Human language is very information dense. Every word has conscious intentionality behind its selection. Even in cases of similar words (joy vs. elation vs. rapture or compel vs. coerce vs. oblige), there are subtle shades which reinforce the intention of the writer, how the reader is meant to hear, or the meaning of what is communicated. The tokens in human writing, especially good writing, are incredibly information rich.

Similarly, the vocabulary of amino acids each correspond to physical properties, (e.g polar, bulky, flexible). The world of protein language is more closely linked to the physical world.

DNA can be less constrained. Long stretches of it can have no or nearly no reason for one base being present versus another. Parts important to understand an other part can be located very far away (for example a distal enhancer). This is one reason why some of the most interesting innovations in DNA language models are in extracting information in extremely long contexts.

Although it is true that the DNA model encodes proteins (though due to the triplet code, with more degeneracy), the same model which has to learn the coding portions has to learn the general parts as well. Because training moves the model globally away from reconstruction error, regardless of where it comes from, the effects of model training are spread across both information dense and information sparse tasks. You may comment then that we could instead train on prokaryote genomes which are more streamlined, but then these genomes are much shorter and the training data is less than the eukaryote genomes.
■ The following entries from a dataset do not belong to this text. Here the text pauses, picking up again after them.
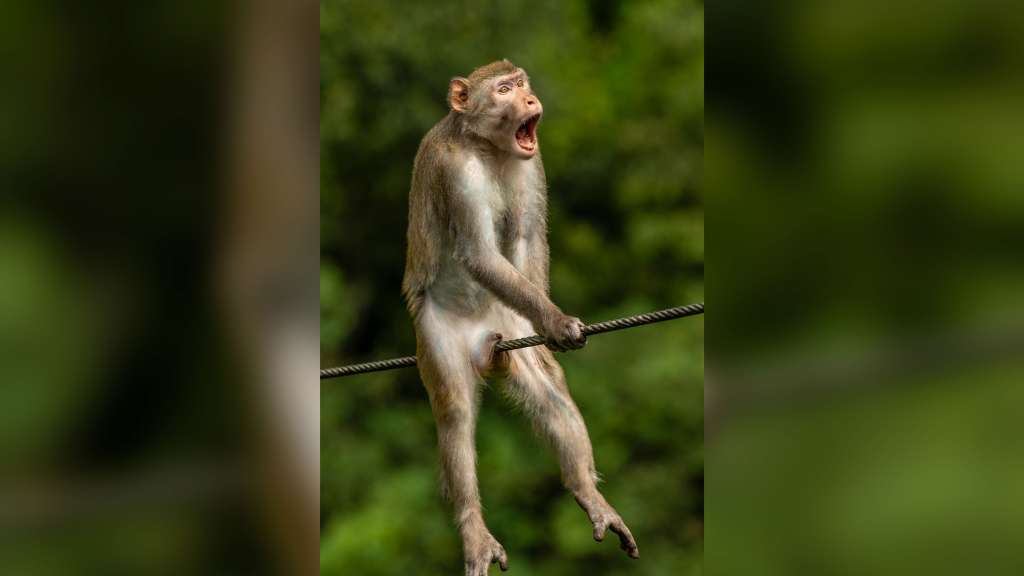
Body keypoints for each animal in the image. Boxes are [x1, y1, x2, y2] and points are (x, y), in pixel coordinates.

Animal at [403, 60, 639, 576]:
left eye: (523, 84)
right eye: (504, 89)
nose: (529, 100)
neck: (488, 148)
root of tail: (484, 341)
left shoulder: (534, 162)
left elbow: (529, 237)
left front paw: (549, 325)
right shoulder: (455, 171)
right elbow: (479, 254)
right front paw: (557, 322)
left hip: (508, 324)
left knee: (549, 392)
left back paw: (588, 494)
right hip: (437, 335)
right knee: (455, 410)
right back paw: (473, 528)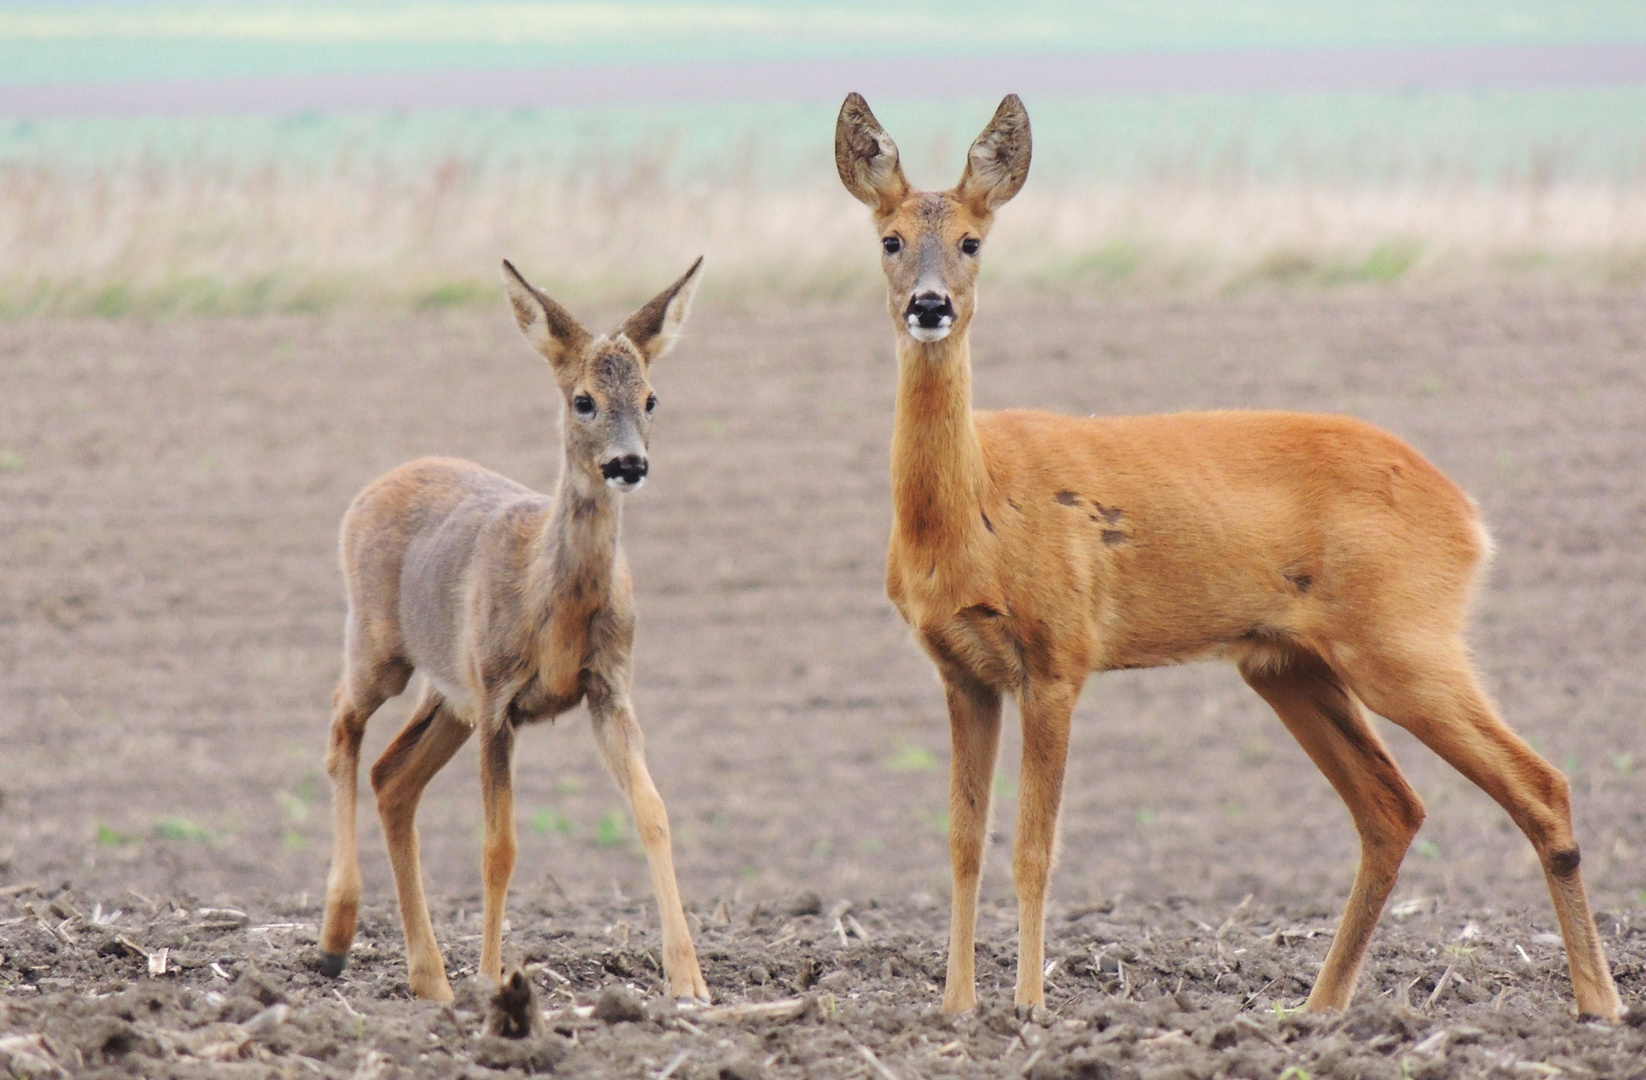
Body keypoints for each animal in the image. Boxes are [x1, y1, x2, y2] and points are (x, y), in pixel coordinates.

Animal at [317, 256, 711, 1000]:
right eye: (582, 400)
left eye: (652, 399)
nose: (629, 464)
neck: (552, 605)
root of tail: (366, 492)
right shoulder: (498, 701)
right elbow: (499, 847)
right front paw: (492, 977)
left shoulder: (608, 688)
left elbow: (654, 813)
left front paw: (690, 982)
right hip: (382, 647)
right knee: (341, 729)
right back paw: (335, 938)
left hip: (449, 695)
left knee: (392, 778)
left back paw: (428, 978)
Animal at [836, 95, 1619, 1020]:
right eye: (889, 238)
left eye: (971, 241)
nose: (929, 307)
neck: (974, 512)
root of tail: (1468, 514)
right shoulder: (963, 670)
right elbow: (963, 843)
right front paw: (956, 1008)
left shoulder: (1060, 655)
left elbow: (1035, 848)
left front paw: (1031, 1008)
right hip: (1287, 664)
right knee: (1393, 810)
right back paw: (1319, 1011)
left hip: (1402, 638)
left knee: (1541, 785)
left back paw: (1597, 1005)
I think that DNA language models are useful now, as tools to accelerate or improve training for data or compute limited tasks. I am also optimistic that there will be more powerful genome language models in the future. I think some of the things that will lead to better models are converting the training task into things which are more information dense (e.g. predicting the distribution of nucleotides in an alignment of genomes so you can predict unconstraint as a meaningful prediction). Also, training more directly on multiple tasks or questions you can directly ask of nucleotide sequence directly in pre-training. In short, things which are able to concentrate the meaningful information density significantly at the level of the models you are training.

Parting thoughts

Hopefully the first part of the blog gives people who were not previously aware a taste of the large amount of work that many scientists and engineers have put into developing and understanding how models learn and how to build on that knowledge to solve tasks. These methods reflect years of refinement that enable their application at scale, as well as a degree of understanding that lets us break down their components and look at them piece by piece.

And the second part of the blog hopefully gives a taste for a field that is still in the initial phase, with rapid iteration on approaches, and at the beginnings for us to understand how best to use and apply. It will be exciting to see the developments that end up becoming essential in this new field. And if you think you know the best way, I’d be curious to read your blog on it.